Three years on, I believe Senator Ibikunle Amosun can look back and take pride in his achievements, for he has accomplished between 75 and 80 per cent of his promises. Indeed, by the time the world-class model schools under construction are completed, the governor would have recorded between 90 and 95 per cent success. For instance, instead of three state-of-the-art and well-stocked public libraries, you now have fifteen in the first phase. Even in ‘WAEC’, once you have 75 per cent, that is “Distinction or A1”. If politicians in Nigeria could just fulfill 50 per cent of their promises, I’m sure our nation would be better off.
Today, the over 20,000 children that would have been out of school due to the policy faux pas of the last government are in school. Enrolment figures have soared as more children are abandoning private education in order to enjoy the free education policy of the current administration. TASUED has been taken off the life support while OOU is gradually coming out of the stench. Revenue from the Federation Account has slumped drastically from 2013, but due to prudent financial husbandry, teachers are receiving their salaries.
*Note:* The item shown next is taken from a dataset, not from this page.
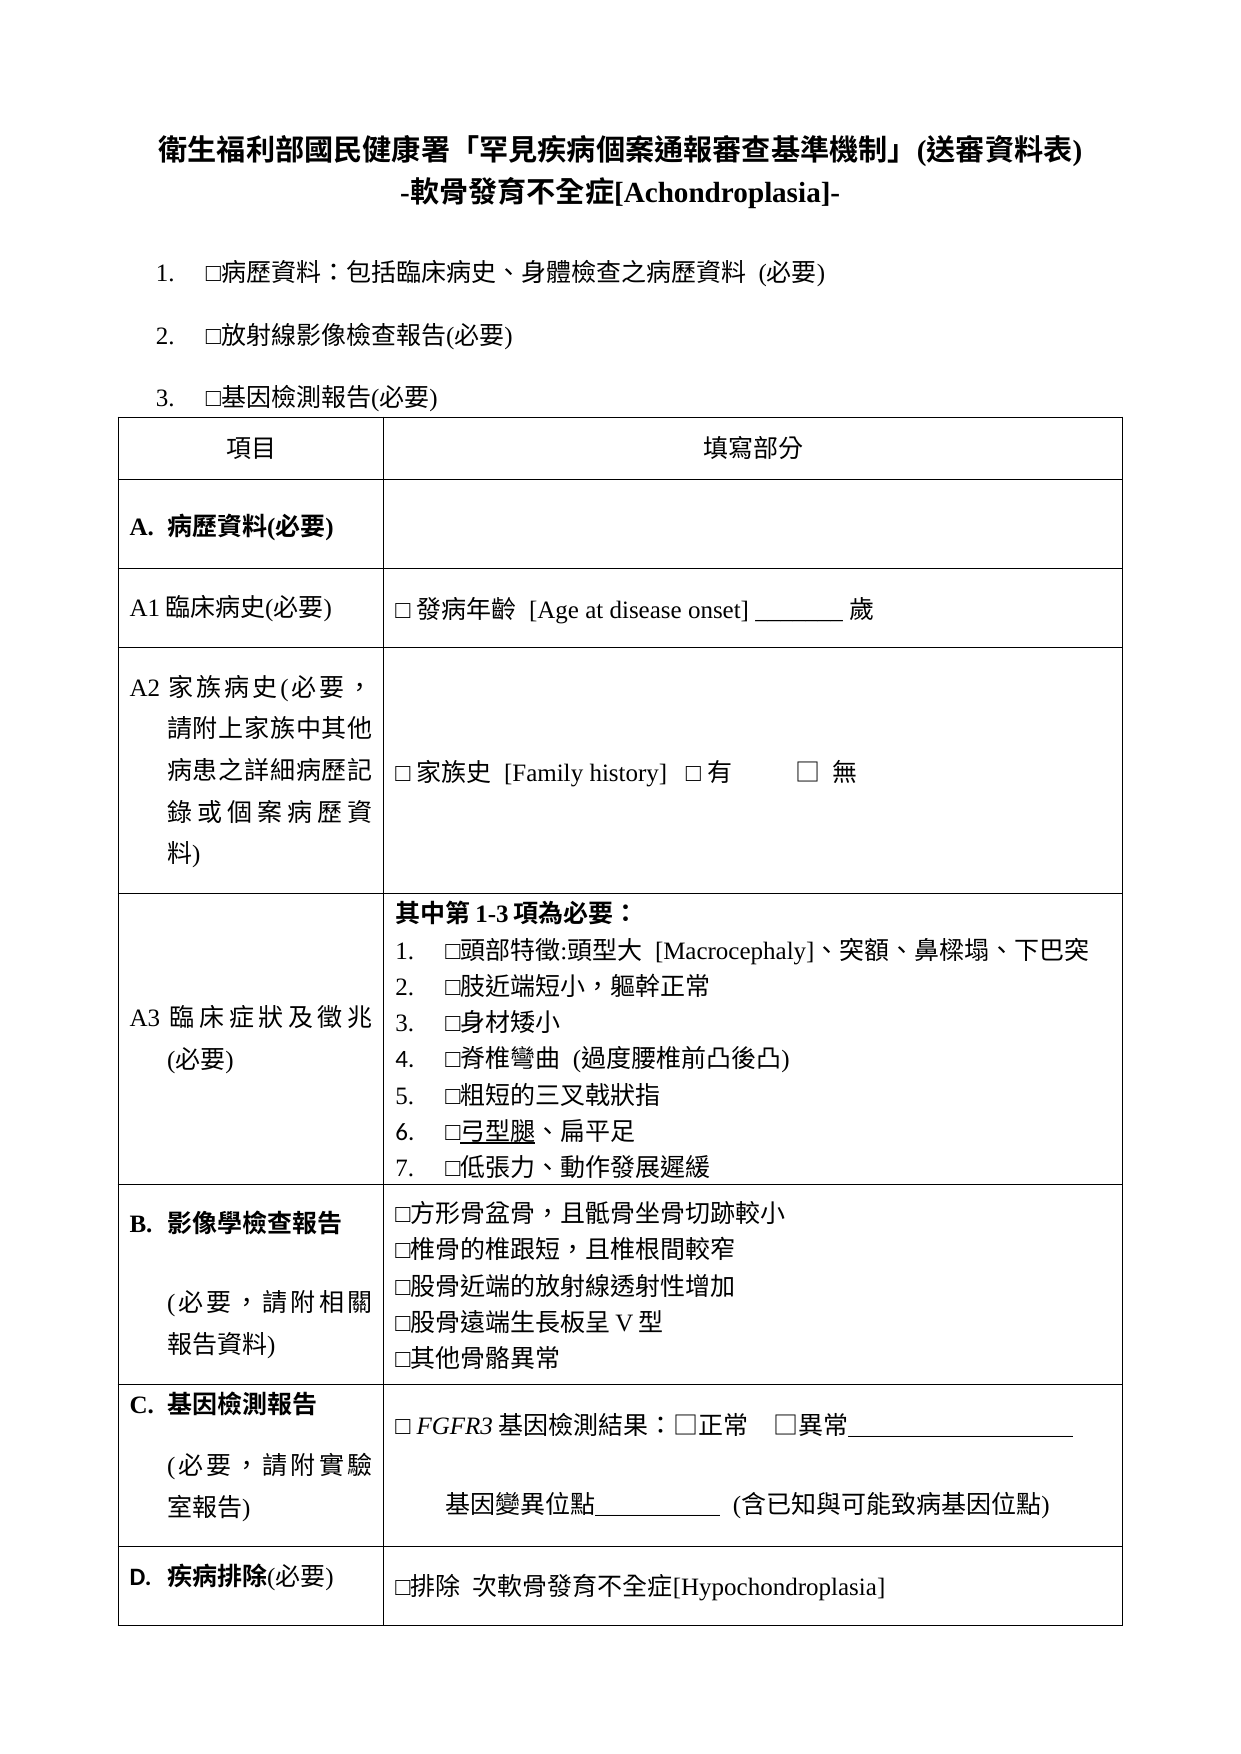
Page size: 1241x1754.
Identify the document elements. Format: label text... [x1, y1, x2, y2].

table_cell □排除 次軟骨發育不全症[Hypochondroplasia] [384, 1547, 1122, 1625]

Of course, occasional hiccups are inevitable under our warped federal arrangement, but with the very first bridges and international standard roads adorning our state, the restoration of the climate of security, which has resulted in investment of about N730 billion in two years with attendant thousands of jobs, introduction of luxury buses and brand new taxis on Ogun roads for the very first time, distribution of new 500 transformers to revive SMEs, generation of over 50,000 direct and indirect jobs, scale-up of free health policy (Gbomoro) and launch of Community Based Health Insurance Scheme (Araya), payment of backlog of salaries, pensions and gratuities inherited from the last government, on-going construction of power plant to ensure steady supply of potable water, construction of state-of-the-art markets, strategically located in business districts (not in the bush), revival of agriculture through release of N1 billion to farmers to boost production, purchase of massive land-clearing equipment to aid mechanized agriculture, resuscitation of Farm Settlements, among others, the current government has, indeed, sustained the legacies of Awo. Senator Ibikunle Amosun can hold his head high for having launched modern Ogun into its golden years.